Given,

$$f(x) = x + \int_0^1 {(x - t)f(t)dt} $$

$$ = x + x\int_0^1 {f(t)dt - \int_0^1 {tf(t)dt} } $$

$$ = x\left( {1 + \int_0^1 {f(t)dt} } \right) - \int_0^1 {tf(t)dt} $$

Now,

let $$A = 1 + \int_0^1 {f(t)dt} $$

and $$B = \int_0^1 {tf(t)dt} $$

$$\therefore$$ $$f(x) = Ax - B$$

$$ \Rightarrow f(t) = At - B$$

So, $$A = 1 + \int_0^1 {f(t)dt} $$

$$ = 1 + \int_0^1 {(At - B)dt} $$

$$ = 1 + \left[ {{{A{t^2}} \over 2} - Bt} \right]_0^1$$

$$ = 1 + {A \over 2} - B$$

$$ \Rightarrow {A \over 2} = 1 - B$$ ...... (1)

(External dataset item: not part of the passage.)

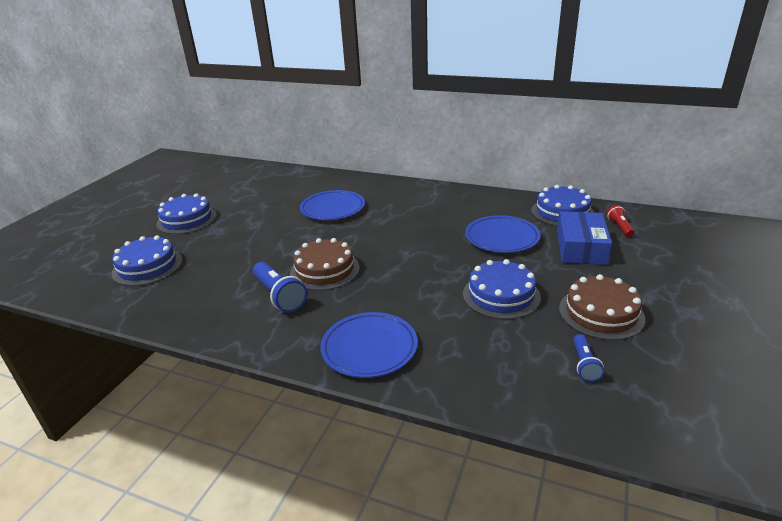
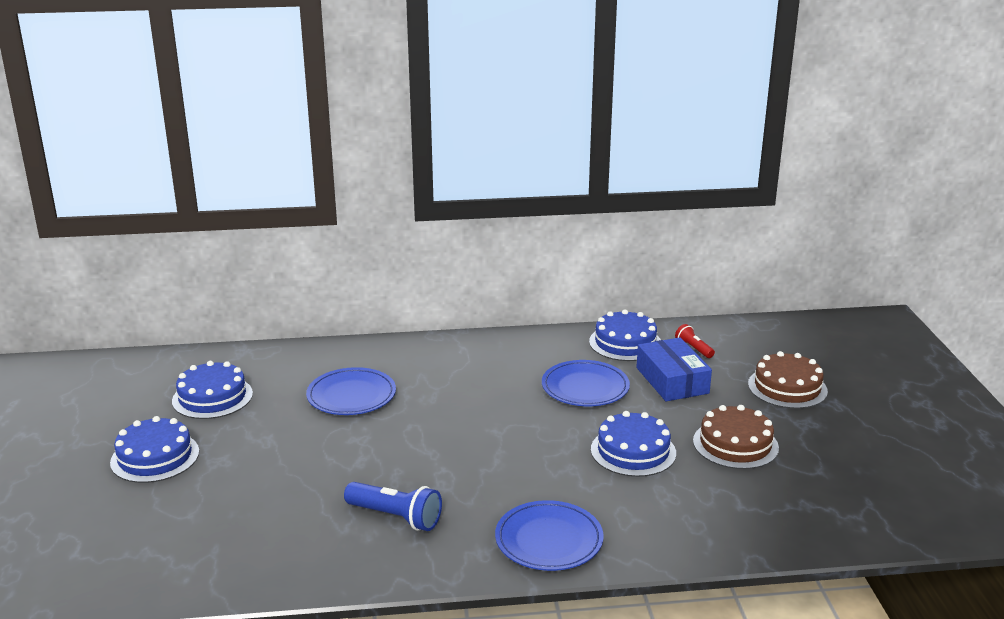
camera: 30 degrees left, 5 degrees down
blue cake [111,235,182,286] -> blue cake moved to [172,361,253,419]
brown cake [290,238,360,291] -> brown cake moved to [748,351,828,409]
blue flashlight [573,334,604,382] -> none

$$B = \int_0^1 {tf(t)dt} $$

$$ = \int_0^1 {t(At - B)dt} $$

$$ = \int_0^1 {(A{t^2} - Bt)dt} $$

$$ = \left[ {{{A{t^3}} \over 3} - {{B{t^2}} \over 2}} \right]_0^1$$

$$ = {A \over 3} - {B \over 2}$$

$$ \Rightarrow {{3B} \over 2} = {A \over 3}$$ ....... (2)

Solving equation (1) and (2) we get,

$$A = {{18} \over {13}}$$ and $$B = {4 \over {13}}$$

$$\therefore$$ $$f(x) = {{18} \over {13}}x - {4 \over {13}}$$

By checking all the options you can see when x = 6 we get

$$y = f(x) = {{18} \over {13}} \times 6 - {4 \over {13}}$$

$$ = {{108 - 4} \over {13}} = 8$$

$$\therefore$$ Point (6, 8) lies on the curve.